Plainville seventh-grader receives warm welcome at school after winning National Geographic Bee
Rebecca Hale/National Geographic/AP
After a whirlwind week in which he won the National Geographic Bee in Washington, D.C., and then flew to New York City for a round of media interviews, Sathwik Karnik came back down to earth today, returning to his middle school in Norfolk.
Sathwik answered the most questions correctly at Wednesday’s bee, which was held at the National Theater in Washington. His winnings included $25,000 for college and a trip to anywhere on the globe — Sathwik chose the Galapagos.
Dave Quinn, Karnik’s coach and a teacher at King Philip Middle School where Sathwik is a seventh-grader, was in the audience with Sathwik’s parents and older brother Karthik at the final moment.
The second that Sathwik answered the winning question, “Because the earth bulges at the equator, which mountain peak on the earth is farthest from the earth’s center?” Quinn texted co-workers at the school, letting them know Sathwik had written the correct answer, “Chimborazo.” (Who knew?)
Someone announced the victory to students over the loudspeaker system, letting them know their classmate had won.
“Everyone was just so excited,” said Susan Gilson, King Philip principal and assistant superintendent.
After his win, the Plainville resident was spirited to New York City, where he spent Thursday doing interviews with various news outlets, as well as making an appearance on “Live with Kelly & Michael.”
Today the whole school celebrated, Gilson said. A sign is posted at the front of the school, reading, “Sathwik Karnik is out of this world,” Gilson said.
“They’re really happy for me,” Sathwik said of his classmates and teachers. “They said they watched me on TV.”

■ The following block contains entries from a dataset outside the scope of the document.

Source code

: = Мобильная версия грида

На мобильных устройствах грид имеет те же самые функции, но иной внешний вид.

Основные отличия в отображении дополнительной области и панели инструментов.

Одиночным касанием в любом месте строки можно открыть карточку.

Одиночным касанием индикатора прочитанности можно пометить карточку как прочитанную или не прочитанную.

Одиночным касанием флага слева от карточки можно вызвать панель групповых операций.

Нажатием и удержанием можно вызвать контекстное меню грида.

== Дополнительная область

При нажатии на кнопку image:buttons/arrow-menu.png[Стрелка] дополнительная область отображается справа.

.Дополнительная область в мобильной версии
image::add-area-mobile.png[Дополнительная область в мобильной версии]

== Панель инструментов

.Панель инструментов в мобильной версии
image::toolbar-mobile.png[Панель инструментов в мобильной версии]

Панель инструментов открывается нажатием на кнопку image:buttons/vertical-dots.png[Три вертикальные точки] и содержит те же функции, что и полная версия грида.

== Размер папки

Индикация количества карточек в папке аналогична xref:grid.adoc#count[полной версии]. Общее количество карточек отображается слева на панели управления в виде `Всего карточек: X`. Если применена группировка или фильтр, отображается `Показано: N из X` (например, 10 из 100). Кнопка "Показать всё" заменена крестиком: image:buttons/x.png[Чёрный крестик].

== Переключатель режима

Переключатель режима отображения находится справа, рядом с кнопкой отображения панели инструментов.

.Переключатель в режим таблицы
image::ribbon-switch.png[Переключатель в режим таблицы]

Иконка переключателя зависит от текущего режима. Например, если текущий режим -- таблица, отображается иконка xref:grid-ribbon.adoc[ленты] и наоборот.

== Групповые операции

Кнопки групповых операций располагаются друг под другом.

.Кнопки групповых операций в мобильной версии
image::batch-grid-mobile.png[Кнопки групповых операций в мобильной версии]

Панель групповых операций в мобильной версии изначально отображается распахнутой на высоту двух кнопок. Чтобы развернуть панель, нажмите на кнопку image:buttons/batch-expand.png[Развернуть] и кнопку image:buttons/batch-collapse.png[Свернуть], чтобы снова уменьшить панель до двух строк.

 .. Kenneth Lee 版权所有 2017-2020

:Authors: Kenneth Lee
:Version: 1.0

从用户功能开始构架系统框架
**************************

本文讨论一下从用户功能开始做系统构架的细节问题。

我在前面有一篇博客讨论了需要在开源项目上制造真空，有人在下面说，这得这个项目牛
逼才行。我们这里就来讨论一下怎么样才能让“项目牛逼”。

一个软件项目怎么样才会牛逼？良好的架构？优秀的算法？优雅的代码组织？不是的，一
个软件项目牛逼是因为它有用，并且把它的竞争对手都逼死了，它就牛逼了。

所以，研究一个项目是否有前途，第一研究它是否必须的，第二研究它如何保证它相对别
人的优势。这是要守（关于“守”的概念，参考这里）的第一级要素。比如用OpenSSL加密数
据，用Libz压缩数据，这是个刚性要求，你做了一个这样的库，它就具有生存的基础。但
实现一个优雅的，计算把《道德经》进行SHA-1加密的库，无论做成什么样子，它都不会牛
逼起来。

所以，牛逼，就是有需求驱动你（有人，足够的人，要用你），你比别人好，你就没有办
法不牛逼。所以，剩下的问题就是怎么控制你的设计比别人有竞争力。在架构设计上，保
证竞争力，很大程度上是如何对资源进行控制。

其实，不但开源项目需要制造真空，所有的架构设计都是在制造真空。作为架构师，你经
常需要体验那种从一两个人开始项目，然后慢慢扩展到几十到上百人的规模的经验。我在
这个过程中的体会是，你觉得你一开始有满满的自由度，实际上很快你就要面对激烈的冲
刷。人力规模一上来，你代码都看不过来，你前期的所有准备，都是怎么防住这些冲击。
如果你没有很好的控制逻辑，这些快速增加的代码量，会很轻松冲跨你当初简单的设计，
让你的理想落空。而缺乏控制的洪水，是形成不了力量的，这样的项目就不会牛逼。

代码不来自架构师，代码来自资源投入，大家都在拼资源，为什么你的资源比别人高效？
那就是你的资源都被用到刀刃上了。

The victory was the Karnik family’s dream come true, Quinn said. This is the third year a Karnik has appeared in the bee’s final round. Last year was elder brother Karthik Karnik’s second and final year competing in the bee.
This year, Karthik helped his little brother prep for the competition, writing questions and making quizzes. He was even able to anticipate three or four of the questions that came up in the final round, Sathwik said, including a question on Chinese provinces.
“My brother helped a lot,” Sathwik said. His brother was also the person who got him into geography in the first place, Sathwik said.
“He told me it was really interesting and I decided to start learning,” Sathwik said.
Quinn, who has coached both athletic and academic teams, said the only difficult thing about coaching the Karniks was finding something to test them on that they didn’t already know.
“This is a true case of a passion and hard work and what dedication to something can produce,” Quinn said. “Sathwik and Karthik could tell you there’s a lot of luck involved, but they could tell you you don’t get to this level without hard work.”
The Bee is in its 25th year and it was Alex Trebek’s last year as host. Sathwik said he was sad the long-time “Jeopardy” host was leaving because he was “really nice.”
In the coming months, Sathwik is set on pursuing his other interests: math and science. Once a competitor wins the bee, he or she is unable to compete in additional geography bee competitions.
Sathwik is a veritable triple threat. He has previously competed and placed in science and math competitions, including one at MIT, and is looking forward to competing more.